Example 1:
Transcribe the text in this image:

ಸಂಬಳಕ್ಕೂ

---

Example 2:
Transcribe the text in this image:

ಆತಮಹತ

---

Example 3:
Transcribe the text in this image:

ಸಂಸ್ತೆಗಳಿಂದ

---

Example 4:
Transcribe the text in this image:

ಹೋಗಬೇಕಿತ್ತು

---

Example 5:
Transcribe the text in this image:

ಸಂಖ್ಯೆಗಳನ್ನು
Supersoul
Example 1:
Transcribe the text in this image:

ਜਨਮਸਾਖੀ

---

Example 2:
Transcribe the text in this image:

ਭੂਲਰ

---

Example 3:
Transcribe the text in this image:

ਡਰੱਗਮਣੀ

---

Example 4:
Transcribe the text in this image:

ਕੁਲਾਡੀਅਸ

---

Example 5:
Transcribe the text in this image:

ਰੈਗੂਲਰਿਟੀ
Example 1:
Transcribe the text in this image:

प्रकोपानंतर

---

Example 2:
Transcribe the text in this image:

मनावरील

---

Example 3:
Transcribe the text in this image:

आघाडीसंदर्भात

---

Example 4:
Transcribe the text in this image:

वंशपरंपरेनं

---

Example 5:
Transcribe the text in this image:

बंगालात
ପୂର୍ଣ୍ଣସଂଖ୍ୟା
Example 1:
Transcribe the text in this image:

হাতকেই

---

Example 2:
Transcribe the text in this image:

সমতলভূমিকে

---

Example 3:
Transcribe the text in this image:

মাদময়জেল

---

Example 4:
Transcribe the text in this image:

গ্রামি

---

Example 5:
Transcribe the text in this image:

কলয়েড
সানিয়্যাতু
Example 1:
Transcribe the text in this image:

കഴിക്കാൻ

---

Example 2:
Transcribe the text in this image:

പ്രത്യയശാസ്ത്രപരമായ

______________________________

Each line above is to be reproduced exactly.

Example 1:
Transcribe the text in this image:

ಸಂಬಳಕ್ಕೂ

---

Example 2:
Transcribe the text in this image:

ಆತಮಹತ

---

Example 3:
Transcribe the text in this image:

ಸಂಸ್ತೆಗಳಿಂದ

---

Example 4:
Transcribe the text in this image:

ಹೋಗಬೇಕಿತ್ತು

---

Example 5:
Transcribe the text in this image:

ಸಂಖ್ಯೆಗಳನ್ನು
Supersoul
Example 1:
Transcribe the text in this image:

ਜਨਮਸਾਖੀ

---

Example 2:
Transcribe the text in this image:

ਭੂਲਰ

---

Example 3:
Transcribe the text in this image:

ਡਰੱਗਮਣੀ

---

Example 4:
Transcribe the text in this image:

ਕੁਲਾਡੀਅਸ

---

Example 5:
Transcribe the text in this image:

ਰੈਗੂਲਰਿਟੀ
Example 1:
Transcribe the text in this image:

प्रकोपानंतर

---

Example 2:
Transcribe the text in this image:

मनावरील

---

Example 3:
Transcribe the text in this image:

आघाडीसंदर्भात

---

Example 4:
Transcribe the text in this image:

वंशपरंपरेनं

---

Example 5:
Transcribe the text in this image:

बंगालात
ପୂର୍ଣ୍ଣସଂଖ୍ୟା
Example 1:
Transcribe the text in this image:

হাতকেই

---

Example 2:
Transcribe the text in this image:

সমতলভূমিকে

---

Example 3:
Transcribe the text in this image:

মাদময়জেল

---

Example 4:
Transcribe the text in this image:

গ্রামি

---

Example 5:
Transcribe the text in this image:

কলয়েড
সানিয়্যাতু
Example 1:
Transcribe the text in this image:

കഴിക്കാൻ

---

Example 2:
Transcribe the text in this image:

പ്രത്യയശാസ്ത്രപരമായ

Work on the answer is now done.